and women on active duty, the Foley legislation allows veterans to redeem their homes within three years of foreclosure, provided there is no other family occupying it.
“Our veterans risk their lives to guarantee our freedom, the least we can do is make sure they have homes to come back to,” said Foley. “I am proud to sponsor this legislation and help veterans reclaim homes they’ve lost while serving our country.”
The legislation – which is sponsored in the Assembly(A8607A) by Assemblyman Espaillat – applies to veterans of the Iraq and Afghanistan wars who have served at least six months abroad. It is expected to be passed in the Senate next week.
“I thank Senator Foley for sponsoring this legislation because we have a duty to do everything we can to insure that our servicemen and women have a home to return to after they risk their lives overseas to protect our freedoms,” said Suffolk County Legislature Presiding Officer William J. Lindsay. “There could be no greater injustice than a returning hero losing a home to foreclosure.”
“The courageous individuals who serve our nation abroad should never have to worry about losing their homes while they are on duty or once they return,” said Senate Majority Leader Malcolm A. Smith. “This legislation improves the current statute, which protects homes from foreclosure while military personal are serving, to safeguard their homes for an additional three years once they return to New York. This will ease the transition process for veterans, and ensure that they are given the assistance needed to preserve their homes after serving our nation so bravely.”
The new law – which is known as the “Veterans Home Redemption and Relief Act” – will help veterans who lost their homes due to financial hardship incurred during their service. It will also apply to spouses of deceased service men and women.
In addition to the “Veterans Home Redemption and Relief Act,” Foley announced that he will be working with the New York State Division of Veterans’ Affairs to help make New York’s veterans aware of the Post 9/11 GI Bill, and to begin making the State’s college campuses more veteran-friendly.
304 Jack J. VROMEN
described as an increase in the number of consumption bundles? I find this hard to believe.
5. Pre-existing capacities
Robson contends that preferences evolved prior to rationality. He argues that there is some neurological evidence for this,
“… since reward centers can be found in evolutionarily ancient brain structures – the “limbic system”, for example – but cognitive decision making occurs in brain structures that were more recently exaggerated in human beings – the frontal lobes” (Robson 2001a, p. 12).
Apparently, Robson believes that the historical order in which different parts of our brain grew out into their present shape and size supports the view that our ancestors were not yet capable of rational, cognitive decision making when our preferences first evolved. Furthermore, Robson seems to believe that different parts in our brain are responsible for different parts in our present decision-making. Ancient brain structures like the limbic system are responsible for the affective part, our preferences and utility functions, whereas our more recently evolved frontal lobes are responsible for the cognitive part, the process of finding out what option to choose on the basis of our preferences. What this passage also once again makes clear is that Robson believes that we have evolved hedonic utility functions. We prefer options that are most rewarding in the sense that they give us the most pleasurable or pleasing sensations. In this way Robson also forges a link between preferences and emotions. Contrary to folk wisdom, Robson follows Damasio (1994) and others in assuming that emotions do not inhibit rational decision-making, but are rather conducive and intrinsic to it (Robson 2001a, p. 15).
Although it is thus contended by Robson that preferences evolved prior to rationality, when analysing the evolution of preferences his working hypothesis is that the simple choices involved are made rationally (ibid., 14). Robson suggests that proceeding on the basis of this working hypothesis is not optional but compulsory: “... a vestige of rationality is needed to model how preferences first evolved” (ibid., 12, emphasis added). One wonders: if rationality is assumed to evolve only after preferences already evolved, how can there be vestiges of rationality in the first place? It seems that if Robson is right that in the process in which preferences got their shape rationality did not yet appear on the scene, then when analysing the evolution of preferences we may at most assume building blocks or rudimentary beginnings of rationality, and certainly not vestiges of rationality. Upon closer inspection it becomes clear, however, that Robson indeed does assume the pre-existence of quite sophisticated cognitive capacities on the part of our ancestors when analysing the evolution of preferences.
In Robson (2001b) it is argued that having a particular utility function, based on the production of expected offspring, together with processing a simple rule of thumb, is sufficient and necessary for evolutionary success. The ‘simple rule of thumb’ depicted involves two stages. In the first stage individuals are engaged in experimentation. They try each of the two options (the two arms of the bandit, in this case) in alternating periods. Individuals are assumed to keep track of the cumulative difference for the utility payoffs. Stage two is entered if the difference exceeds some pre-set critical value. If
# # # # #
Across the material, report every line that has the word "individuals".

### Result of the task:
“The courageous individuals who serve our nation abroad should never have to worry about losing their homes while they are on duty or once they return,” said Senate Majority Leader Malcolm A. Smith. “This legislation improves the current statute, which protects homes from foreclosure while military personal are serving, to safeguard their homes for an additional three years once they return to New York. This will ease the transition process for veterans, and ensure that they are given the assistance needed to preserve their homes after serving our nation so bravely.”
In Robson (2001b) it is argued that having a particular utility function, based on the production of expected offspring, together with processing a simple rule of thumb, is sufficient and necessary for evolutionary success. The ‘simple rule of thumb’ depicted involves two stages. In the first stage individuals are engaged in experimentation. They try each of the two options (the two arms of the bandit, in this case) in alternating periods. Individuals are assumed to keep track of the cumulative difference for the utility payoffs. Stage two is entered if the difference exceeds some pre-set critical value. If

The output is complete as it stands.